'CLOSE TO DEATH': Bundy woman's amazing Covid-19 recovery
A LOCAL woman has praised Bundaberg Hospital's world-class care, after suffering life-threatening novel coronavirus (COVID-19) symptoms that required a lengthy stay in the Intensive Care Unit.
The 72-year-old woman is now doing well and recovering at home with her husband, following a 12-day stay at Bundaberg Hospital that included 10 days in the Intensive Care Unit.
She was admitted to hospital after testing positive to COVID-19 just over three weeks ago and deteriorating rapidly soon after.
"For me the whole thing was a bit surreal. I remember being told I was going into ICU and I vaguely remember going into isolation, but after that - nothing," she said.
"I didn't know I was so close (to death) until I was told afterwards that they believed I only had a 25-30% chance of surviving (when I entered the ICU).

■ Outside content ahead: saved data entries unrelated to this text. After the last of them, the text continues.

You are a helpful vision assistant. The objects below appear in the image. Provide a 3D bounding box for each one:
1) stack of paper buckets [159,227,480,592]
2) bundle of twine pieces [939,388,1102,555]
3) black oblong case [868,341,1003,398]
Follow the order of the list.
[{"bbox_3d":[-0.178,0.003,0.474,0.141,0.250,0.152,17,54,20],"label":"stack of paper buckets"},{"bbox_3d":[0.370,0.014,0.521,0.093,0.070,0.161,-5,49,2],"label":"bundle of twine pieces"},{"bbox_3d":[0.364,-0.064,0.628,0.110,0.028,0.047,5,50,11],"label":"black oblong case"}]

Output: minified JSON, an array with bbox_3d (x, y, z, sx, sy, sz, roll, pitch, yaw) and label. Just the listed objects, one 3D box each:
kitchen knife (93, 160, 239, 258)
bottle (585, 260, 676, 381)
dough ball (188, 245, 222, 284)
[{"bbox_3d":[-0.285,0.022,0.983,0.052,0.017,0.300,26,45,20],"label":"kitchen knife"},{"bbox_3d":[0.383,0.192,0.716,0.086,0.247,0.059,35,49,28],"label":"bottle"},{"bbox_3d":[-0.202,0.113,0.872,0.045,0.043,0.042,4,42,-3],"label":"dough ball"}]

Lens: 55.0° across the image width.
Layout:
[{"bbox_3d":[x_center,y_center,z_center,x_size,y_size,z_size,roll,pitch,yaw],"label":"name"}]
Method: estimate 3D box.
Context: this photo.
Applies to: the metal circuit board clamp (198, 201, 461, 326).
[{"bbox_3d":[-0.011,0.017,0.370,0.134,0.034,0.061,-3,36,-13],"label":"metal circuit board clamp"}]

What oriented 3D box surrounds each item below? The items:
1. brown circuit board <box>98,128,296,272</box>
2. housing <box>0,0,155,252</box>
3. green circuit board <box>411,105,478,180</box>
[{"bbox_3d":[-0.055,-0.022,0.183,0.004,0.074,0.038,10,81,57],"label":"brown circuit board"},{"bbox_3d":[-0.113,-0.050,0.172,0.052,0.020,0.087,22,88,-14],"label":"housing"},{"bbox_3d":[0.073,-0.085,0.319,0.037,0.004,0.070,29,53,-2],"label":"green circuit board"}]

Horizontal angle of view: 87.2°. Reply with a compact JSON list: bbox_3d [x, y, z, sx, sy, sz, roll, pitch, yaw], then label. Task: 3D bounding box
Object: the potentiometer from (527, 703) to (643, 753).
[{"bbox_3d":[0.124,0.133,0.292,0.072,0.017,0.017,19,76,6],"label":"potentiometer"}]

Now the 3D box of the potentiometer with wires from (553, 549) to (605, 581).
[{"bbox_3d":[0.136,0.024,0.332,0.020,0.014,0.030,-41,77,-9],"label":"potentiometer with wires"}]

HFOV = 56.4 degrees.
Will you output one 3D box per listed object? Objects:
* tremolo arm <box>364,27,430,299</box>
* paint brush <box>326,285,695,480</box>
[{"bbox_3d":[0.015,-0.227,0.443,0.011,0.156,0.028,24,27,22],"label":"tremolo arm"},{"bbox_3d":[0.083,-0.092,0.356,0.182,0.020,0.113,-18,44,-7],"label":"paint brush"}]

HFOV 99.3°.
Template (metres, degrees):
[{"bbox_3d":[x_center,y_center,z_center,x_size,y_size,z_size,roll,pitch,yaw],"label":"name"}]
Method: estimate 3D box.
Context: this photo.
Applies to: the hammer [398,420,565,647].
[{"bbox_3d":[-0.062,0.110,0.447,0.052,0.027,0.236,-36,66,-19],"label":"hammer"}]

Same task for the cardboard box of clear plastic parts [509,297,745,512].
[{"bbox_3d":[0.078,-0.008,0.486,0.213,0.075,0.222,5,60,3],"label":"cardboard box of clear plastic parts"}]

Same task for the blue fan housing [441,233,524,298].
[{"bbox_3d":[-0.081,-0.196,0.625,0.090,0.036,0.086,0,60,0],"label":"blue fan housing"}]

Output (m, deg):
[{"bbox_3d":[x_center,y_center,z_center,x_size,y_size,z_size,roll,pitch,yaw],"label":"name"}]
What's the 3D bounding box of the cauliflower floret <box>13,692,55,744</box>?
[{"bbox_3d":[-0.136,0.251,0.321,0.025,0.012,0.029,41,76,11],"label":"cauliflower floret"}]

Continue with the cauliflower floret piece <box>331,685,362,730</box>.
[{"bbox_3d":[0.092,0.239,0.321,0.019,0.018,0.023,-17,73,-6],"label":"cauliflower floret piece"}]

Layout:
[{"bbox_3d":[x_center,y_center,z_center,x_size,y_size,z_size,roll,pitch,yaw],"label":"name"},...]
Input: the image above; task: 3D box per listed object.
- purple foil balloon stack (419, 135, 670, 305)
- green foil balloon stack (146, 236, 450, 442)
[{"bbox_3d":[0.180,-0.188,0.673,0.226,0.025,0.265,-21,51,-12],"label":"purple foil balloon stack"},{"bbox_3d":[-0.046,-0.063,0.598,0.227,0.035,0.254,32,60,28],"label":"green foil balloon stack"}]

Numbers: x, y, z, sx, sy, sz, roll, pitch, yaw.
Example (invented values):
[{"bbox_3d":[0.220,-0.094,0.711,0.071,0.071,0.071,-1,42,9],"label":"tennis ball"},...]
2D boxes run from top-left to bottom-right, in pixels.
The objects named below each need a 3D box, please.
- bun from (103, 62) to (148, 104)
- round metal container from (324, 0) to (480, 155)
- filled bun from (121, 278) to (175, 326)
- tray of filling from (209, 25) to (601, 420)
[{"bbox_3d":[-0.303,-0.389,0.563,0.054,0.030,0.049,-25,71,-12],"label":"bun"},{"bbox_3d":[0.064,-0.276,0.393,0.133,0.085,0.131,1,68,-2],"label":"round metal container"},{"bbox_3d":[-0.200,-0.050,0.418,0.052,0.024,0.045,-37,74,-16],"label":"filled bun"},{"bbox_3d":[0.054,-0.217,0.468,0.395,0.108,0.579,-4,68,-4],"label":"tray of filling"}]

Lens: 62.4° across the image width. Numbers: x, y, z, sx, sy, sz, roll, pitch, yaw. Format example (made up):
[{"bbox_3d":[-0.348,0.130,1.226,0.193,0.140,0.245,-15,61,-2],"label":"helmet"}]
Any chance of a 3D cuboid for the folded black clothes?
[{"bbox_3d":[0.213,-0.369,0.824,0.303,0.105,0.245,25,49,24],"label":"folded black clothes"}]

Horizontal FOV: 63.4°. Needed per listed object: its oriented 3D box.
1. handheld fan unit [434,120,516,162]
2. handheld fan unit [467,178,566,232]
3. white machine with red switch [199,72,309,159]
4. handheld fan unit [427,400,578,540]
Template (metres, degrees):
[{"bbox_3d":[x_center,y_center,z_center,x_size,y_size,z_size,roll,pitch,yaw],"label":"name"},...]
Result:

"I woke up on the third or fourth morning with three staff at the end of the bed and they looked a bit like aliens in their COVID-19 gowns and helmets. I smiled and they looked at me - I could see the relief in their eyes.
"When I was leaving the hospital, the doctors and nurses came in saying they were so happy I was still here, and that I was their hero.
"At 72, being the pin-up girl for ICU wasn't something I expected."
While the woman is now at home in isolation, the severity of what she went through is something she does not underestimate and she appreciates the great work of the team that cared for her.
"I can't think of a better team, who were co-ordinated and knew what to do. I never felt alone or scared - I always felt people were there, caring for me, beside me, talking to me," she said.
"It was a caring and very nurturing experience. I felt I wasn't the patient, but part of the team that was getting me better.
"I know I missed a bullet - I got through it when I was high up the list to not get through it.
"I put my faith in the power of prayer and in the power of what the team in the Bundaberg ICU did."
How hospital miracle workers did it
Bundaberg Hospital Clinical Director of ICU Dr Anthony Eidan said the patient's recovery from COVID-19 was thanks to the world-class care delivered by a regional Queensland team dedicated to best practice in their field, flexibility in treatment and outstanding teamwork.
"I believe the consultant-led model of care delivered by our ICU team in the first three days of the patient's stay has resulted in our patient being discharged home," Dr Eidan said.
"This is an amazing achievement for our department considering the chances of death from COVID-19 after ventilation in ICU is more than 70% for her age group."
Dr Eidan said the ICU team used information on treatment methods for COVID-19 from around the globe and their comparative survival rates to form a basis for their own clinical decisions.
"Our knowledge about ventilation support for COVID-19 lung injury is only weeks old and rapidly evolving every day, which only added to the complexity of delivering care for our patient," Dr Eidan said.
"The strategy for the care that our team used was shared with our team that morning by international colleagues who had been delivering higher survival rates than neighbouring countries. It's an example of our Bundaberg Hospital team delivering world-class care in regional Queensland.
"I am very proud of our ICU team and other departments from across Bundaberg Hospital for their commitment to our patients and community during this unprecedented time. I strongly believe geography and postcode shouldn't be a limiting factor in delivering excellent care."
Communication kept in mind
Another important aspect of care, according to the patient and her husband, was the clear communication about her condition and how the team were caring for her throughout her time at Bundaberg Hospital. The couple was also provided with social work support.
"I only can give the highest of praise - they always kept me up to speed. It was obviously stressful for me, but they gave me reassurance," the patient's husband said.
"After 24 hours I was told it was positive that she hadn't deteriorated and it got a little bit better each day.
"The communication from the ICU team was absolutely crucial. I was very emotional - but they (doctors) kept me informed."
Acting chief executive praises work
WBHHS Acting Chief Executive Debbie Carroll said she was extraordinarily proud of the ICU team for the care they had provided, and the positive patient outcome.
"Our ICU, Theatre and Anaesthetics teams collaborated brilliantly in providing outstanding care and a great result for our first COVID-19 patient in ICU," Ms Carroll said.
"While significant prior planning had been undertaken, it nonetheless took considerable energy and effort to implement - including the establishment of a second, separate ICU, to enable safe intensive care for other patients to continue without the risk of COVID-19 transmission.
"I commend everyone involved at all levels. These are the outcomes we train and plan for."
In a final message to the rest of the community, the recovering patient said her experience only highlighted the importance of everyone working together to defeat COVID-19.
"I believe we can't stop social distancing too soon and we have to make sure the curve has totally collapsed," she said.
"I'd like people to know they have to be careful, and if we get complacent things can go wrong. But they don't have to be afraid."